DOCUMENT TEXT:
============================================================

Then, of course, there are movie quotes, which includes TV quotes and early-21st-century-webseries quotes (I don’t think I’ve ever said “Good job!” since I started saying “Good jorb!”). Again, it’s only the things I’ve seen over and over, but it doesn’t have to be recent, either. I haven’t seen The Princess Bride or Monty Python in years, but the quotes still come constantly. They ingrained themselves deep, and so they come up at the slightest reminder.

But everyone does that, to some extent. How much of it is what everyone does, and how much is actually an aid to verbalization? Is this the reason geeks are more prone to quoting their favorite things than average (I did a search for “Quotes” on GeekMom, and yes, we are fond of collecting them, aren’t we?)? Because we tend to be neurodivergent to some extent in some way or another, and this makes communicating in general easier?

My brother, who is on the spectrum, spoke primarily in cartoon quotations as a small child, and he’ll still quote a favorite show that no one else has even heard of every once in awhile. Charles Wallace, as I discussed in this post about labels, also appears to have some kind of Autistic Spectrum Disorder, though that phrase wasn’t in use at the time the book was written. Though he doesn’t quote quite as much as Mrs Who (and was even annoyed by her quoting at times), he, too, had trouble verbalizing before developing his classic “little professor” speech patterns. But the book implies his neurodivergencies just make him more like the Celestial Beings who find verbalizing to be such a hassle. The next step in evolution, that.

============================================================

AVAILABLE DATA:
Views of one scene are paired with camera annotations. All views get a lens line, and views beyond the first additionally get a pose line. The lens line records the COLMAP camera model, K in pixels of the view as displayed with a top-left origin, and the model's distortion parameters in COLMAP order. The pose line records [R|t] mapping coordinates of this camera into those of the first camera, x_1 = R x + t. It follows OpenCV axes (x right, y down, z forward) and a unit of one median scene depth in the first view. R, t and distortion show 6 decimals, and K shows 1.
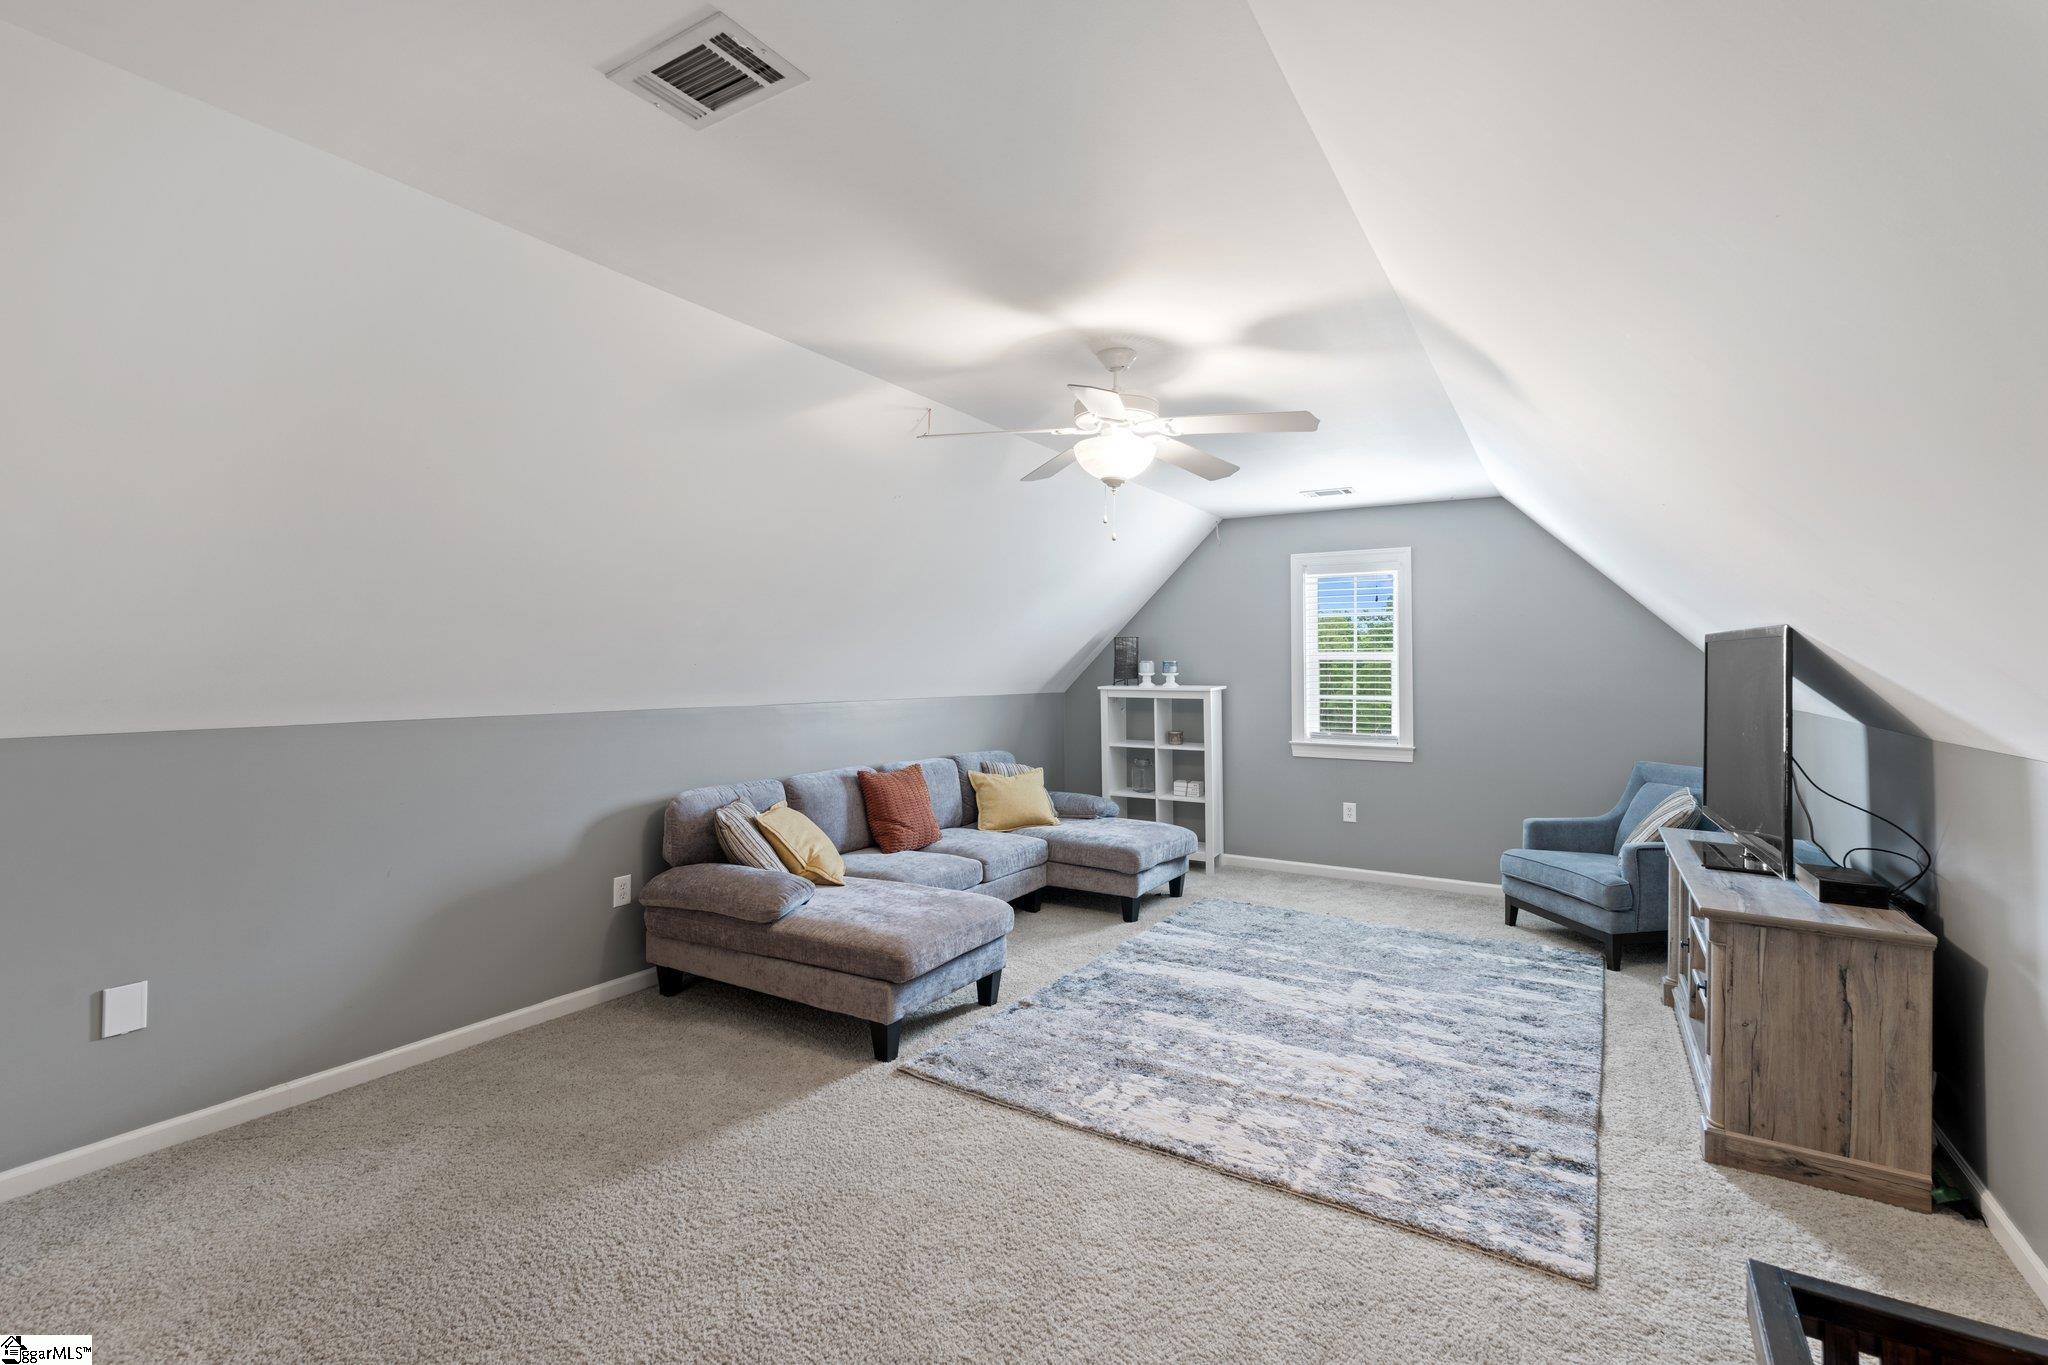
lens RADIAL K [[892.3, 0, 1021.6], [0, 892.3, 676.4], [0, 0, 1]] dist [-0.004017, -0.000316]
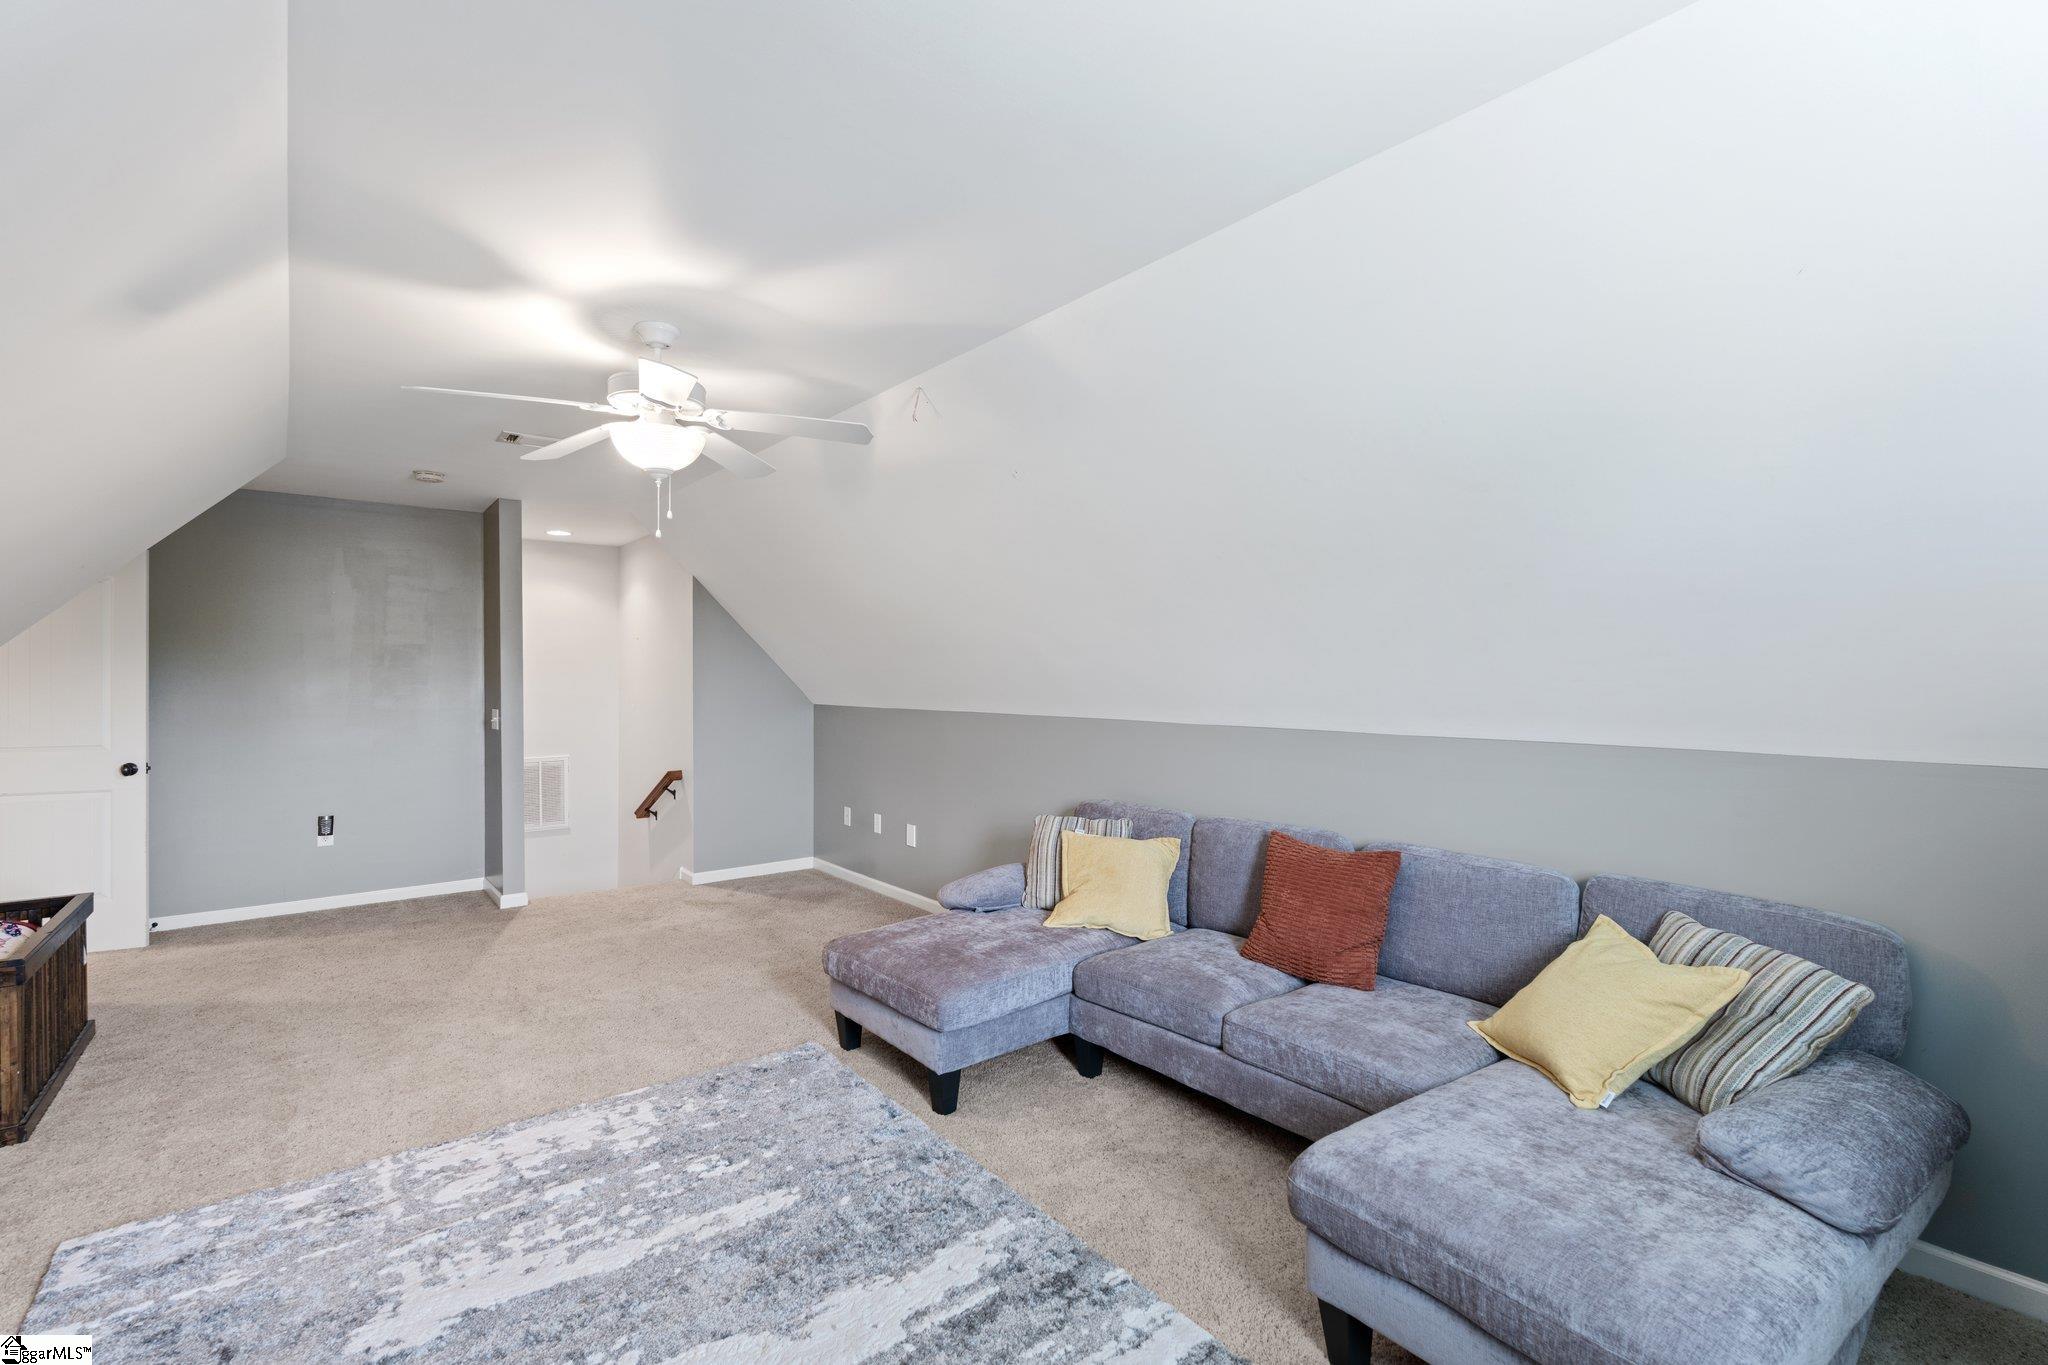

============================================================

EXERCISE TASKS:
1. According to the passage on quoting, what did the writer's brother speak primarily in as a small child?
2. Rewrite the passage on quoting, everything from "Then, of course, there" down to "in general easier?", with "geeks" replaced by "nerds".

COMPLETED EXERCISE:
1. Cartoon quotations.

2.
Then, of course, there are movie quotes, which includes TV quotes and early-21st-century-webseries quotes (I don’t think I’ve ever said “Good job!” since I started saying “Good jorb!”). Again, it’s only the things I’ve seen over and over, but it doesn’t have to be recent, either. I haven’t seen The Princess Bride or Monty Python in years, but the quotes still come constantly. They ingrained themselves deep, and so they come up at the slightest reminder.

But everyone does that, to some extent. How much of it is what everyone does, and how much is actually an aid to verbalization? Is this the reason nerds are more prone to quoting their favorite things than average (I did a search for “Quotes” on GeekMom, and yes, we are fond of collecting them, aren’t we?)? Because we tend to be neurodivergent to some extent in some way or another, and this makes communicating in general easier?